EXERCISE DESCRIPTION: Starting at the line below with "2. Figure 2." and stopping at the line with "Figure 1. Fabrication", please print each line exactly, those two included, and skip every picture.
[Opening TASK INPUT section]
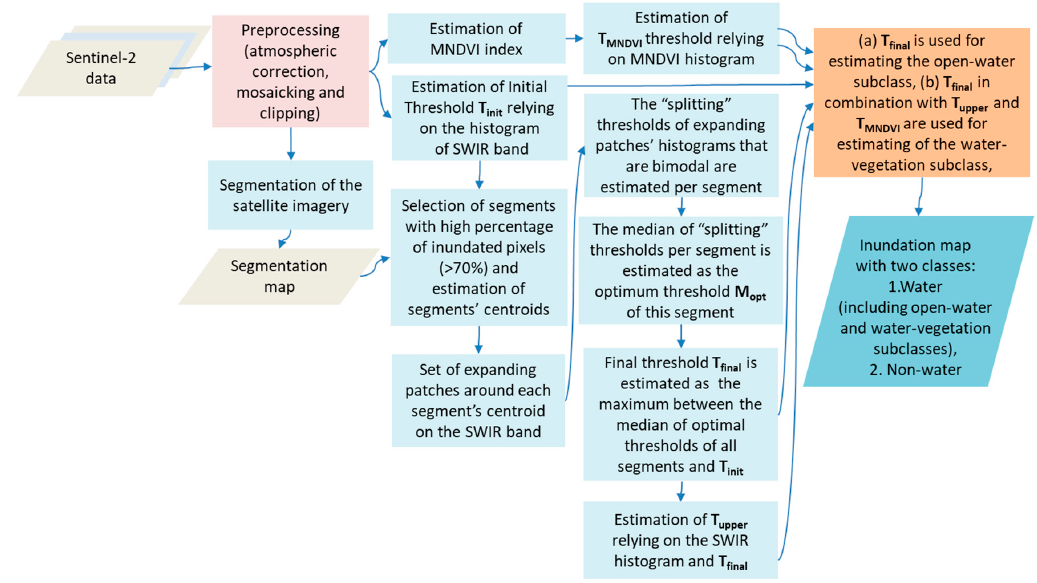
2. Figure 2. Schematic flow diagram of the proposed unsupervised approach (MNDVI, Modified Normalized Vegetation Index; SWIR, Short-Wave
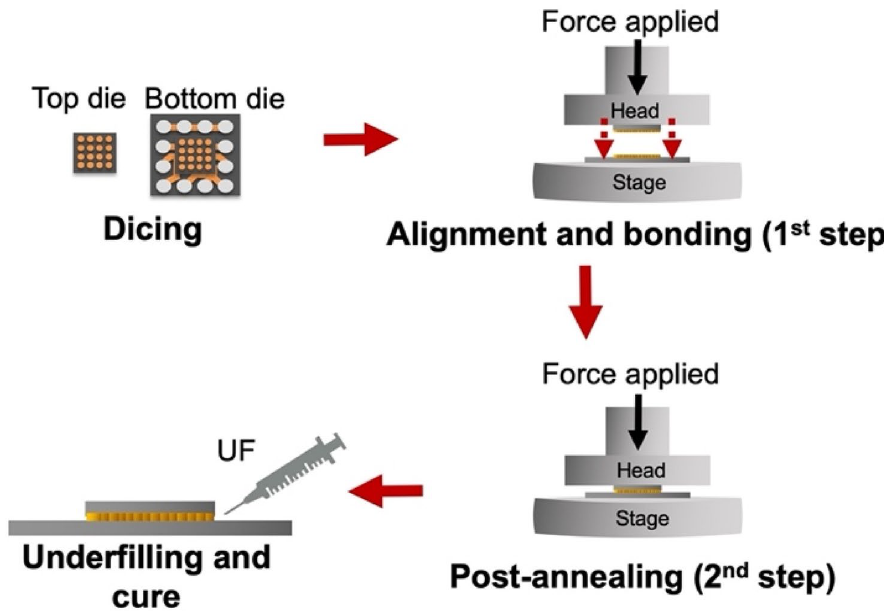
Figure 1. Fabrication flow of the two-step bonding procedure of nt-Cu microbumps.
[Closing TASK INPUT section]
[Opening TASK INPUT section]
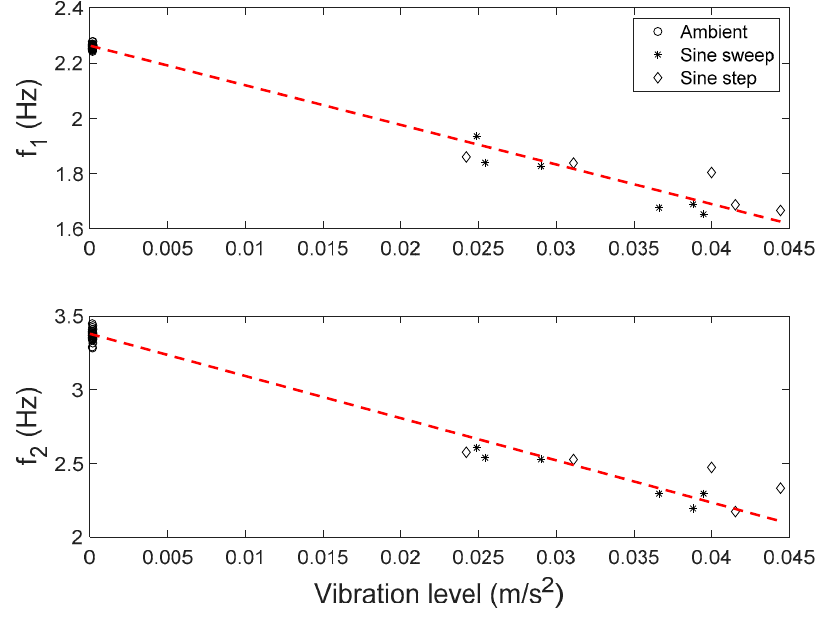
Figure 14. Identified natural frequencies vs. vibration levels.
[Closing TASK INPUT section]
[Opening TASK INPUT section]
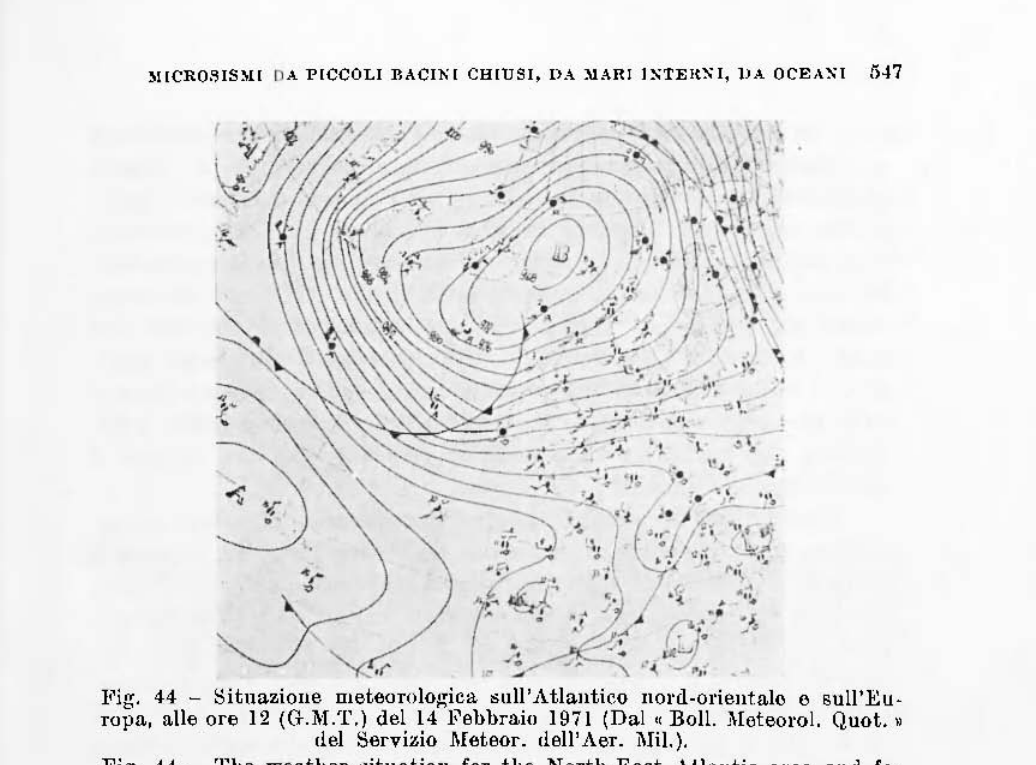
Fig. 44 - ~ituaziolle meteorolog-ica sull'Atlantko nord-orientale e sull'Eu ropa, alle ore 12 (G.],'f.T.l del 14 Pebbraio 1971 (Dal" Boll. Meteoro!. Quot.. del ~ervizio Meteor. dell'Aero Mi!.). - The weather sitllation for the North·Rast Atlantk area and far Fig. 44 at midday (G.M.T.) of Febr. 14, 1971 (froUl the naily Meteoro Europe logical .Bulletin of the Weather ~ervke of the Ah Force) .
[Closing TASK INPUT section]
REPLY:
2. Figure 2. Schematic flow diagram of the proposed unsupervised approach (MNDVI, Modified Normalized Vegetation Index; SWIR, Short-Wave
Figure 1. Fabrication flow of the two-step bonding procedure of nt-Cu microbumps.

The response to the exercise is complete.